Kelly Vanessa J, Hibbert Kathryn A, Kohli Puja, Kone Mamary, Greenblatt Elliot E, Venegas Jose G, Winkler Tilo, Harris R Scott
1 Division of Pulmonary and Critical Care Medicine, Department of Medicine, and.
2 Department of Anesthesia, Critical Care and Pain Medicine, Massachusetts General Hospital and Harvard Medical School, Boston, Massachusetts; and.
Am J Respir Crit Care Med. 2017 Oct 1;196(7):834-844. doi: 10.1164/rccm.201612-2438OC.
Regional hypoventilation in bronchoconstricted patients with asthma is spatially associated with reduced perfusion, which is proposed to result from hypoxic pulmonary vasoconstriction (HPV).
To determine the role of HPV in the regional perfusion redistribution in bronchoconstricted patients with asthma.
Eight patients with asthma completed positron emission tomographic/computed tomographic lung imaging at baseline and after bronchoconstriction, breathing either room air or 80% oxygen (80% O) on separate days. Relative perfusion, specific ventilation (sV), and gas fraction (Fgas) in the 25% of the lung with the lowest specific ventilation (sV) and the remaining lung (sV) were quantified and compared.

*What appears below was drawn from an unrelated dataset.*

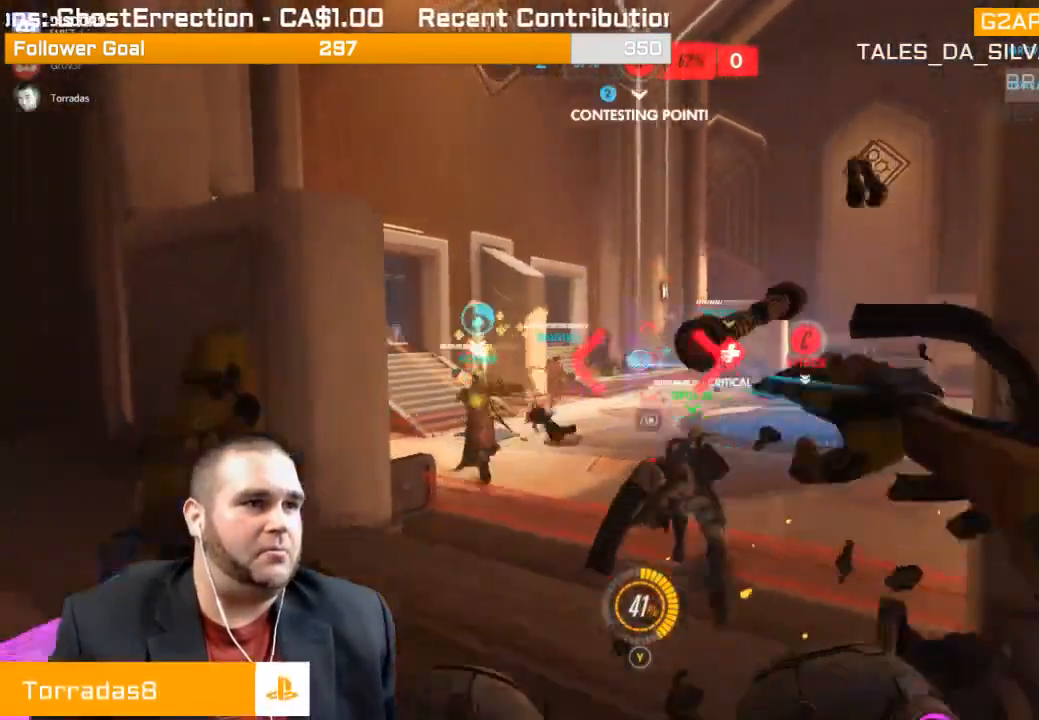
{"dt_ms": 500, "buttons": ["R1"], "left_stick": "up-left", "right_stick": "right", "events": [[33, "right_stick", "center"], [100, "L1", "up"], [100, "right_stick", "right"], [133, "left_stick", "left"], [217, "R2", "up"], [250, "left_stick", "up-left"], [283, "right_stick", "center"], [317, "R1", "down"], [367, "R1", "up"], [433, "R1", "down"], [467, "right_stick", "right"]]}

In the sV region, bronchoconstriction caused a significant decrease in sV under both room air and 80% O conditions (baseline vs. bronchoconstriction, mean ± SD, 1.02 ± 0.20 vs. 0.35 ± 0.19 and 1.03 ± 0.20 vs. 0.32 ± 0.16, respectively; P < 0.05). In the sV region, relative perfusion decreased after bronchoconstriction under room air conditions and also, to a lesser degree, under 80% O conditions (1.02 ± 0.19 vs. 0.72 ± 0.08 [P < 0.001] and 1.08 ± 0.19 vs. 0.91 ± 0.12 [P < 0.05], respectively). The Fgas increased after bronchoconstriction under room air conditions only (0.99 ± 0.04 vs. 1.00 ± 0.02; P < 0.05). The sV subregion analysis indicated that some of the reduction in relative perfusion after bronchoconstriction under 80% O conditions occurred as a result of the presence of regional hypoxia. However, relative perfusion was also significantly reduced in sV subregions that were hyperoxic under 80% O conditions.
HPV is not the only mechanism that contributes to perfusion redistribution in bronchoconstricted patients with asthma, suggesting that another nonhypoxia mechanism also contributes. We propose that this nonhypoxia mechanism may be either direct mechanical interactions and/or unidentified intercellular signaling between constricted airways, the parenchyma, and the surrounding vasculature.
哮喘支气管收缩患者的局部通气不足在空间上与灌注减少相关,这被认为是由低氧性肺血管收缩(HPV)导致的。
确定HPV在哮喘支气管收缩患者局部灌注再分布中的作用。
8例哮喘患者在基线期和支气管收缩后,分别在不同日期呼吸室内空气或80%氧气(80% O₂)时完成正电子发射断层扫描/计算机断层扫描肺部成像。对肺通气量最低的25%肺区域(低sV区域)和其余肺区域(高sV区域)的相对灌注、比通气量(sV)和气分数(Fgas)进行量化并比较。
在低sV区域,支气管收缩在呼吸室内空气和80% O₂条件下均导致sV显著降低(基线期与支气管收缩后,平均值±标准差,分别为1.02±0.20 vs. 0.35±0.19和1.03±0.20 vs. 0.32±0.16;P<0.05)。在低sV区域,支气管收缩后在呼吸室内空气条件下相对灌注降低,在80% O₂条件下降低程度较小(分别为1.02±0.19 vs. 0.72±0.08 [P<0.001]和1.08±0.19 vs. 0.91±0.12 [P<0.05])。仅在呼吸室内空气条件下支气管收缩后Fgas增加(0.99±0.04 vs. 1.00±0.02;P<0.05)。低sV子区域分析表明,80% O₂条件下支气管收缩后相对灌注的一些降低是由于局部缺氧的存在。然而,在80% O₂条件下高氧的低sV子区域中相对灌注也显著降低。
HPV不是导致哮喘支气管收缩患者灌注再分布的唯一机制,提示还存在另一种非缺氧机制。我们提出这种非缺氧机制可能是收缩气道、实质和周围血管之间的直接机械相互作用和/或未明确的细胞间信号传导。